The shop is open from 8 a.m. until 6 p.m. Tuesday through Friday, and from 8 a.m. until 4 p.m. on Saturdays. After those 48 hours, he rests on Sundays and Mondays, and it’s been the same schedule for the past 55 years. AND Frank is 73 years old. But if you ask Frank Scenna, the math doesn’t add up.
Instead, he says, Frank’s Hairquarters will remain open while this barber can still stand.
“I don’t think I could do this sitting down, do you? I don’t think that would work out very well for the guy under the scissors,” Scenna said. “But I don’t know how much longer I’ll keep cutting because it all depends on my health. As long as I feel good, I’ll be here. I’m 73 today, and I had heart surgery in 2005. It was a bypass. You know, I don’t do the small things.
“But six weeks later I was right back here cutting hair. I missed it. I really did,” he continued. “During those six weeks I kept thinking about how people retire because that time off was really boring for me. I wasn’t allowed to do a whole lot except walk, and I missed all of the conversations that I have with people every day.”
Scenna may adore his profession, but the “barber” has become an endangered species around America the past couple of decades.

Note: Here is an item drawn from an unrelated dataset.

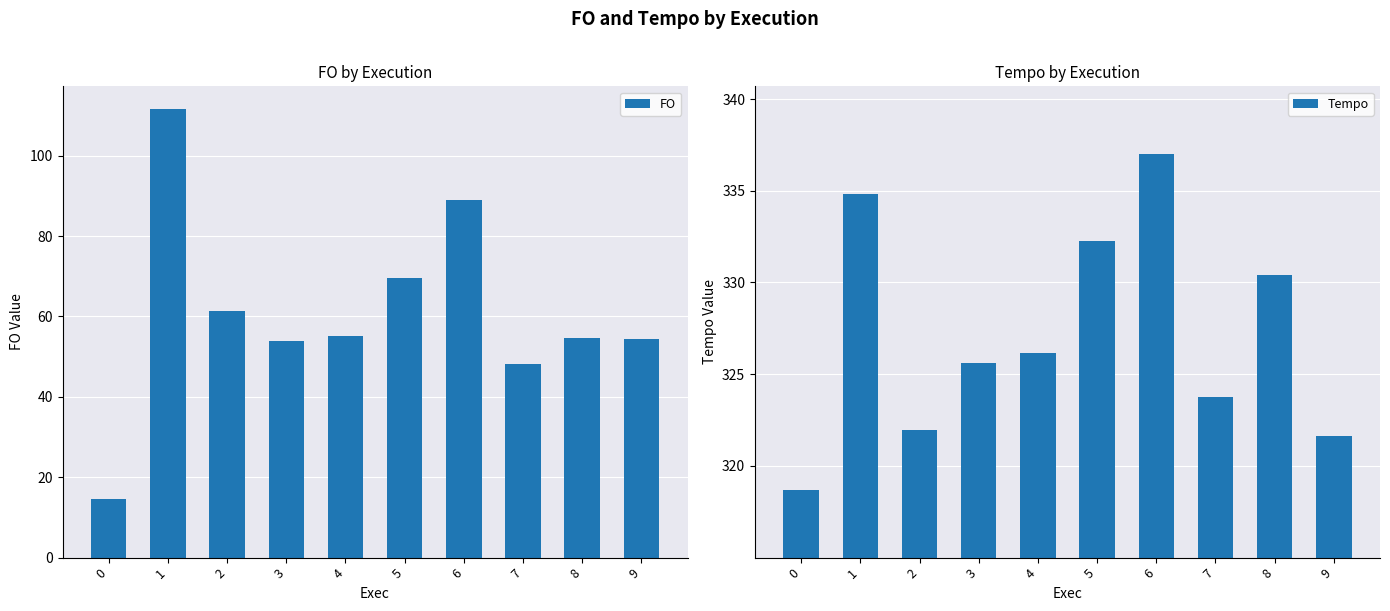

Rank the categories by Tempo value from highest to lowest.

6, 1, 5, 8, 4, 3, 7, 2, 9, 0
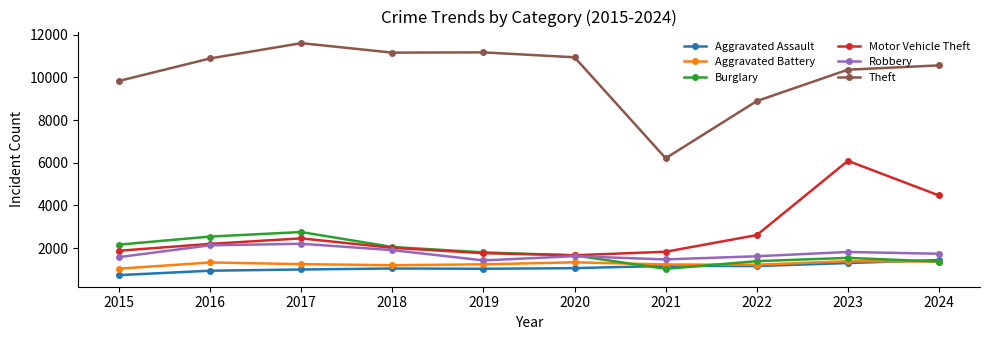

Which series has the largest total across all categories?

Theft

These days, salons are the rage, and even the manliest of men pass on the clippers and straight-edge razor treatment in favor of the more pampered approach.
“We’re a dying breed, and that’s because it takes a while to build up a business. Plus, there are no benefits and you have to do it all yourself. And the hours are long if you do this the right way,” Scenna continued. “Today the younger people want everything now, and in this business it usually doesn’t happen that way.
“But it’s been a good deal for me all through the years, and I don’t recall any really bad years, even when the long hair came into style,” he said. “Hairstyles come and go. They change. But the scissors always work the same way.”